Above all else, make sure your immediate needs are met. This includes food, monthly bills and rent or mortgage. But before you prioritize rent over, say, food, consider that many jurisdictions, utility companies and even banks are offering relief due to the outbreak. See which programs you can take advantage of, then allocate funds accordingly. 

2. Pay your taxes

Treasury Secretary Mnuchin announced on March 20 that the deadline for filing and paying income taxes has been pushed back to July 15. Those who haven’t filed — and will owe the government money — could use the stimulus check to cover the tax payment. If you haven’t already saved for federal and state income taxes and are facing financial hardship, consider giving the money right back to the government. 

3. Reduce your debt

One way to secure your financial future is to reduce your debt. A significant payment made to pay down a credit card and loan will help reduce the amount of interest paid on an account carrying a balance. The less interest you have to pay, the more funds you’ll have available in the future.
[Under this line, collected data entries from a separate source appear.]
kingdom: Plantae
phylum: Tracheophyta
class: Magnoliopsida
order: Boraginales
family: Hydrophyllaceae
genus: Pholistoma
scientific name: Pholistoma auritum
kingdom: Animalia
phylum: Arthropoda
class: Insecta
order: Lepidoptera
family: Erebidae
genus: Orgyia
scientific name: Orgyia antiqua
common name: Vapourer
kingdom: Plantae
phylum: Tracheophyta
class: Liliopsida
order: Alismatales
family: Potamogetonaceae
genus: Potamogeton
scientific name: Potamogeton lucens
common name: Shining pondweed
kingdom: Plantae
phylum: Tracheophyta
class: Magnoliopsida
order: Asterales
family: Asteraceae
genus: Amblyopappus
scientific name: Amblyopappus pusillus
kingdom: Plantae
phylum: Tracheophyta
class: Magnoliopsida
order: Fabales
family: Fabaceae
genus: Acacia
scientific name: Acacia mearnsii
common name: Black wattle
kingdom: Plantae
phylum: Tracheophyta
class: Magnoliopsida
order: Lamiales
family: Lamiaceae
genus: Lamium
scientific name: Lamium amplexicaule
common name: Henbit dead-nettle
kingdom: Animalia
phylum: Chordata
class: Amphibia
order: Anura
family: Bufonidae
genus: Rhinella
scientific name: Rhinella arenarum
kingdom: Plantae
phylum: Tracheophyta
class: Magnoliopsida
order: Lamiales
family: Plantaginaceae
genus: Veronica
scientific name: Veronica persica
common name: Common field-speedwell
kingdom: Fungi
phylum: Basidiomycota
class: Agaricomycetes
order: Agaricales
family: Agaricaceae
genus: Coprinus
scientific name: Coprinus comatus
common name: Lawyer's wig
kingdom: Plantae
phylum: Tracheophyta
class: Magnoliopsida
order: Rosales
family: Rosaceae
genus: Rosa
But before you do that, check with the debt holders, because some are offering relief, including deferred payments and waived interest. Just be sure to read the fine print, as some of the assistance offered could delay interest rather than forgive it. 

4. Start or add to an existing emergency fund 

It can’t be stressed enough how important it is to have an emergency fund. As this outbreak shows, the world can change very quickly. The fund should be equal to the amount of money spent on expenses for three to six months. While the $1,200 likely won’t cover that entire amount, it can be used as a starting point. A simple savings account can be used to keep the money safe. 

5. Give to those in need

Those fortunate enough to find themselves not needing any of the $1,200 for themselves should consider giving it to people who do. There are many charities fighting the pandemic, such as food banks and hospitals. Another consideration is to help out friends and family members who’ve been hit hard by the pandemic. 

6. Open a long-term investment account for your children

Part of the stimulus package provides an additional $500 per child. If your family is already comfortable, there’s a way to make use of that money to help your kids’ future. 

“Provided you don’t need this money, consider opening a 529 plan for your child,” said certified financial planner Marguerita Cheng. “Your state may offer a tax benefit. This money can grow tax-free. If appropriate, you can even contribute modest amounts of, say, $50 to $100 regularly.”

To start a 529 plan, contact your bank or investment firm to see what they have available and what benefits will come your way if you open one up.